EXERCISE OBJECTIVE:
Copy out the court ruling on the arbitration dispute below, word for word and in full.

TEXT FOR ANALYSIS:
MORRISON C. ENGLAND, Jr., Chief District Judge.

On January 3, 2014, Plaintiffs Joel B. Shamitoff, Shamitoff Industries, Inc., Shamitoy Interactive and Universal Interactive, LLC1 (collectively referred to as "Plaintiffs" or "Shamitoff" unless otherwise indicated) filed the instant action against Defendants Geoffrey Richards, Chapter 7 Trustee; Robert Brown, Arbitrator for the American Arbitration Association ("AAA"); and the AAA itself. Plaintiffs sought, through their Complaint, to enjoin the continuation arbitration proceedings conducted under the auspices of the AAA with Defendant Robert Brown presiding as arbitrator.

Plaintiffs initially moved for a temporary restraining order ("TRO") concurrently with the submission of their complaint. That TRO request was denied by Memorandum and Order filed January 17, 2014. Defendants AAA and Brown (collectively referred to as the "AAA" unless otherwise indicated) now move to dismiss the claims against them pursuant to Federal Rule of Civil Procedure 12(b), arguing both that the action against them is barred under principles of arbitral immunity and, further, is moot in any event since the arbitration has now been concluded and the award confirmed in state court. For the reasons set forth below, the AAA's Motion is granted.2

BACKGROUND

In February of 2005, Jacquelynn Namle Bird, together with her then financial advisor, John Lucero, entered into a number of so-called Retail Development Agreements ("RDAs") with Joel Shamitoff. Under the terms of those RDAs, Bird and Lucero acquired the opportunity to operate shopping mall kiosks that would sell toys, known as Snapables, that had allegedly been developed by Shamitoff.3 Bird and Lucero jointly signed a total of fourteen RDAs at a cost of some $14,000.00 per kiosk. Despite numerous promises that the toys were coming from China, no product ever arrived. Shamitoff refused to return Bird's approximate $390,000.00 investment in the kiosks.

GIVEN RECORDS:

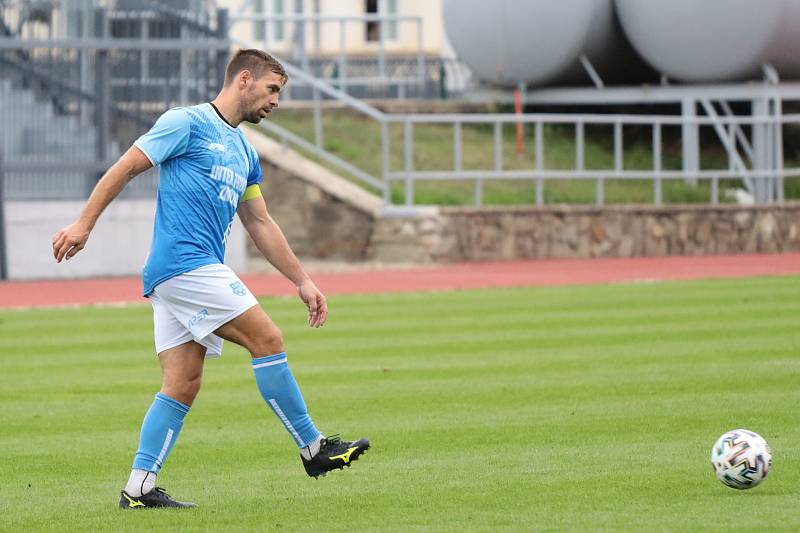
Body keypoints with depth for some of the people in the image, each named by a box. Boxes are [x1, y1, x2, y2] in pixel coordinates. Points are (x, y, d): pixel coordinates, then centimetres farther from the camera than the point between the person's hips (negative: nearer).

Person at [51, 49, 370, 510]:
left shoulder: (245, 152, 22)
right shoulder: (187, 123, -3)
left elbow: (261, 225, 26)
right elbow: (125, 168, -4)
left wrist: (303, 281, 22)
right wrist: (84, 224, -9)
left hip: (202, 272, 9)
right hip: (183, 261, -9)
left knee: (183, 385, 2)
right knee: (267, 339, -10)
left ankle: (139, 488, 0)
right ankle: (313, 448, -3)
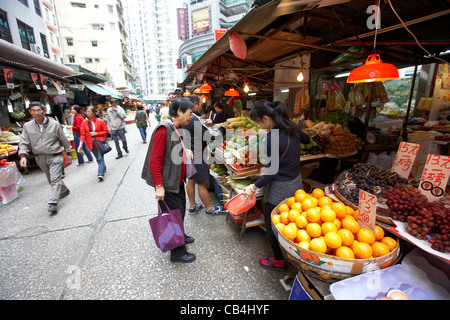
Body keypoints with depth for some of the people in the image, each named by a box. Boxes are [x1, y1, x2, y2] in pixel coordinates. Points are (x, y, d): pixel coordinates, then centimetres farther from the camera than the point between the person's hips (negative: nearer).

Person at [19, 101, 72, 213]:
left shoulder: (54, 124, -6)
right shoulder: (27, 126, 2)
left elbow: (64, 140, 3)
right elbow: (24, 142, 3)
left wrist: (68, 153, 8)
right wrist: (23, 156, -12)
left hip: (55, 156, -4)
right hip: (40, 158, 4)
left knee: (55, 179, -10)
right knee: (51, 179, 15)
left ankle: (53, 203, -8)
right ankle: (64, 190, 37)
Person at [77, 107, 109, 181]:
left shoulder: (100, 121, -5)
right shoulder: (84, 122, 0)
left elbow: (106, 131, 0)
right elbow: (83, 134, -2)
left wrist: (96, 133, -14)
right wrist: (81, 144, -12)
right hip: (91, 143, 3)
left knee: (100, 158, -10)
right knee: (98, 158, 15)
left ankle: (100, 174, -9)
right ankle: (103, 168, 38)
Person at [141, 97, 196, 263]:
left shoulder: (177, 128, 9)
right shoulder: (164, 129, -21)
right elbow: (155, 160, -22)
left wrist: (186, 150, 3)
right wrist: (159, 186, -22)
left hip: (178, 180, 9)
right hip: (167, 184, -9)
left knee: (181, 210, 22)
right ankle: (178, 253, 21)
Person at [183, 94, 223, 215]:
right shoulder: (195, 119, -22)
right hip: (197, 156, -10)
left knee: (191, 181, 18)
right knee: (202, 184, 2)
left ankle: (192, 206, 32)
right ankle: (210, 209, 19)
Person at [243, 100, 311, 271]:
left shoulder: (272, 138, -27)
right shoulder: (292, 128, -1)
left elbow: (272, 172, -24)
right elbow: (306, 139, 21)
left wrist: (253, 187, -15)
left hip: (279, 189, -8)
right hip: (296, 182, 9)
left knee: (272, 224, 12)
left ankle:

ANSWER BOX:
MORRISON C. ENGLAND, Jr., Chief District Judge.

On January 3, 2014, Plaintiffs Joel B. Shamitoff, Shamitoff Industries, Inc., Shamitoy Interactive and Universal Interactive, LLC1 (collectively referred to as "Plaintiffs" or "Shamitoff" unless otherwise indicated) filed the instant action against Defendants Geoffrey Richards, Chapter 7 Trustee; Robert Brown, Arbitrator for the American Arbitration Association ("AAA"); and the AAA itself. Plaintiffs sought, through their Complaint, to enjoin the continuation arbitration proceedings conducted under the auspices of the AAA with Defendant Robert Brown presiding as arbitrator.

Plaintiffs initially moved for a temporary restraining order ("TRO") concurrently with the submission of their complaint. That TRO request was denied by Memorandum and Order filed January 17, 2014. Defendants AAA and Brown (collectively referred to as the "AAA" unless otherwise indicated) now move to dismiss the claims against them pursuant to Federal Rule of Civil Procedure 12(b), arguing both that the action against them is barred under principles of arbitral immunity and, further, is moot in any event since the arbitration has now been concluded and the award confirmed in state court. For the reasons set forth below, the AAA's Motion is granted.2

BACKGROUND

In February of 2005, Jacquelynn Namle Bird, together with her then financial advisor, John Lucero, entered into a number of so-called Retail Development Agreements ("RDAs") with Joel Shamitoff. Under the terms of those RDAs, Bird and Lucero acquired the opportunity to operate shopping mall kiosks that would sell toys, known as Snapables, that had allegedly been developed by Shamitoff.3 Bird and Lucero jointly signed a total of fourteen RDAs at a cost of some $14,000.00 per kiosk. Despite numerous promises that the toys were coming from China, no product ever arrived. Shamitoff refused to return Bird's approximate $390,000.00 investment in the kiosks.